Some such vague hope was in our minds when we started the Hull-House Cooperative Coal Association, which led a vigorous life for three years, and developed a large membership under the skillful advice of its one paid officer, an English workingman who had had experience in cooperative societies at "'ome." Some of the meetings of the association, in which people met to consider together their basic dependence upon fire and warmth, had a curious challenge of life about them. Because the cooperators knew what it meant to bring forth children in the midst of privation and to see the tiny creatures struggle for life, their recitals cut a cross section, as it were, in that world-old effort--the "dying to live" which so inevitably triumphs over poverty and suffering. And yet their very familiarity with hardship may have been responsible for that sentiment which traditionally ruins business, for a vote of the cooperators that the basket buyers be given one basket free out of every six, that the presentation of five purchase tickets should entitle the holders to a profit in coal instead of stock "because it would be a shame to keep them waiting for the dividend," was always pointed to by the conservative quarter-of-a-ton buyers as the beginning of the end. At any rate, at the close of the third winter, although the Association occupied an imposing coal yard on the southeast corner of the Hull-House block and its gross receipts were between three and four hundred dollars a day, it became evident that the concern could not remain solvent if it continued its philanthropic policy, and the experiment was terminated by the cooperators taking up their stock in the remaining coal.

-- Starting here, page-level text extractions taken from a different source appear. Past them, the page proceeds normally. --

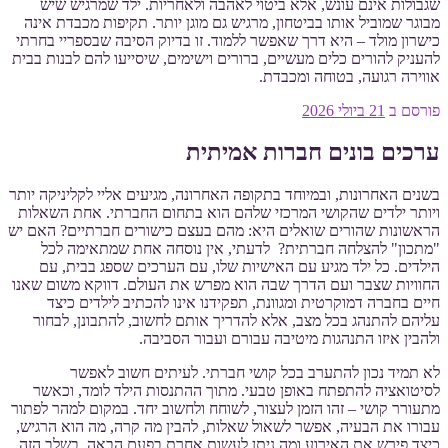
שגבולות אינם עונש, אלא ביטוי לאהבה ולאחריות. ילד שמרגיש שיש
מבוגר שמוביל אותו בביטחון, מרגיש גם מוגן יותר. תקיפות מכבדת אינה
כישרון מולד – היא דרך שאפשר ללמוד. זו בדיוק הסיבה שבספריי בחרתי
להעניק להורים כלים מעשיים, ברורים וישימים, שיסייעו להם לבנות בבית
אווירה רגועה, בטוחה ומכבדת.
פורסם ב
21 ביולי 2026
ערכים בונים חברות אמיתית
בשנים האחרונות, ובמיוחד בתקופה האחרונה, מגיעים אליי לקליניקה יותר
ויותר ילדים שהקושי המרכזי שלהם הוא בתחום החברתי. אחת השאלות
הראשונות שהורים שואלים היא: מהם בעצם כישורים חברתיים? האם יש
"מתכון" להצלחה חברתית? לדעתי, אין נוסחה אחת שמתאימה לכל
הילדים. כל ילד מגיע עם האישיות שלו, עם הערכים שספג בבית, עם
החוויות שצבר ועם הדרך שבה הוא מפרש את העולם. דווקא משום שאנו
חיים בחברה דמוקרטית ומגוונת, תפקידנו אינו להכתיב לילדים כיצד
עליהם להתנהג בכל מצב, אלא להדריך אותם לחשוב, להתבונן, לבחור
ולהבין איזו התנהגות מיטיבה עבורם ועבור הסביבה.
לא תמיד נכון להתערב בכל קושי חברתי. לעיתים חשוב לאפשר
לסיטואציה להתפתח באופן טבעי. מתוך ההתנסות הילד לומד, וכאשר
מתעורר קושי – זהו הזמן לעצור, לשוחח ולחשוב יחד. במקום למהר לפתור
עבורו את הבעיה, אפשר לשאול שאלות, להבין מה קרה, מה הוא הרגיש,
כיצד פירש את האירוע ומה ניתן לעשות אחרת בפעם הבאה. בשלב הזה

Our next cooperative experiment was much more successful, perhaps because it was much more spontaneous.

At a meeting of working girls held at Hull-House during a strike in a large shoe factory, the discussions made it clear that the strikers who had been most easily frightened, and therefore first to capitulate, were naturally those girls who were paying board and were afraid of being put out if they fell too far behind.

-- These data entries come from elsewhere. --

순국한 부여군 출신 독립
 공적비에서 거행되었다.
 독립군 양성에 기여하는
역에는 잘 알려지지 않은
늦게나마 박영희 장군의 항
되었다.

After a recital of a case of peculiar hardship one of them exclaimed: "Wouldn't it be fine if we had a boarding club of our own, and then we could stand by each other in a time like this?"

After that events moved quickly. We read aloud together Beatrice Potter's little book on "Cooperation," and discussed all the difficulties and fascinations of such an undertaking, and on the first of May, 1891, two comfortable apartments near Hull-House were rented and furnished. The Settlement was responsible for the furniture and paid the first month's rent, but beyond that the members managed the club themselves. The undertaking "marched," as the French say, from the very first, and always on its own feet. Although there were difficulties, none of them proved insurmountable, which was a matter for great satisfaction in the face of a statement made by the head of the United States Department of Labor, who, on a visit to the club when it was but two years old, said that his department had investigated many cooperative undertakings, and that none founded and managed by women had ever succeeded. At the end of the third year the club occupied all of the six apartments which the original building contained, and numbered fifty members.

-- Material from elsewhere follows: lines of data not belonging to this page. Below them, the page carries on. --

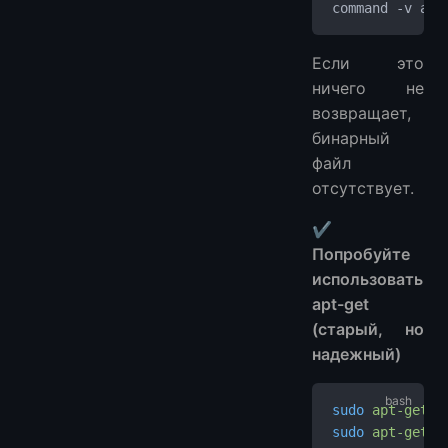
command -v apt
Если это
ничего не
возвращает,
бинарный
файл
отсутствует.
✔
Попробуйте
использовать
apt-get
(старый, но
надежный)
sudo
 apt-get
 u
sudo
 apt-get
 i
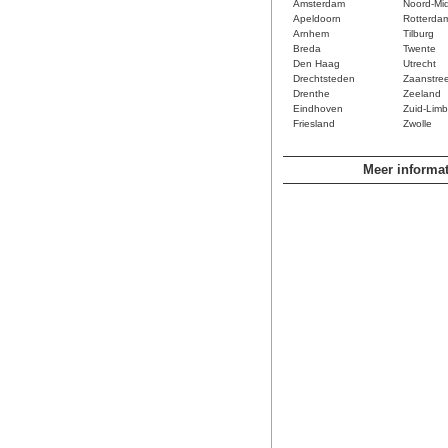
Amsterdam
Noord-Mi
Apeldoorn
Rotterda
Arnhem
Tilburg
Breda
Twente
Den Haag
Utrecht
Drechtsteden
Zaanstre
Drenthe
Zeeland
Eindhoven
Zuid-Limb
Friesland
Zwolle
Meer informat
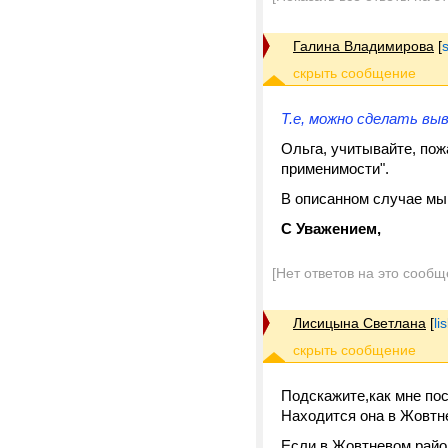
Галина Владимирова
[
Т.е, можно сделать вы
Ольга, учитывайте, пож
применимости".
В описанном случае мы 
С Уважением,
[Нет ответов на это сообщ
Лисицына Светлана
[
li
Подскажите,как мне пос
Находится она в Жовтн
Если в Жовтневом район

It was in connection with our efforts to secure a building for the Jane Club, that we first found ourselves in the dilemma between the needs of our neighbors and the kind-hearted response upon which we had already come to rely for their relief. The adapted apartments in which the Jane Club was housed were inevitably more or less uncomfortable, and we felt that the success of the club justified the erection of a building for its sole use.

Up to that time, our history had been as the minor peace of the early Church. We had had the most generous interpretation of our efforts. Of course, many people were indifferent to the idea of the Settlement; others looked on with tolerant and sometimes cynical amusement which we would often encounter in a good story related at our expense; but all this was remote and unreal to us, and we were sure that if the critics could but touch "the life of the people," they would understand.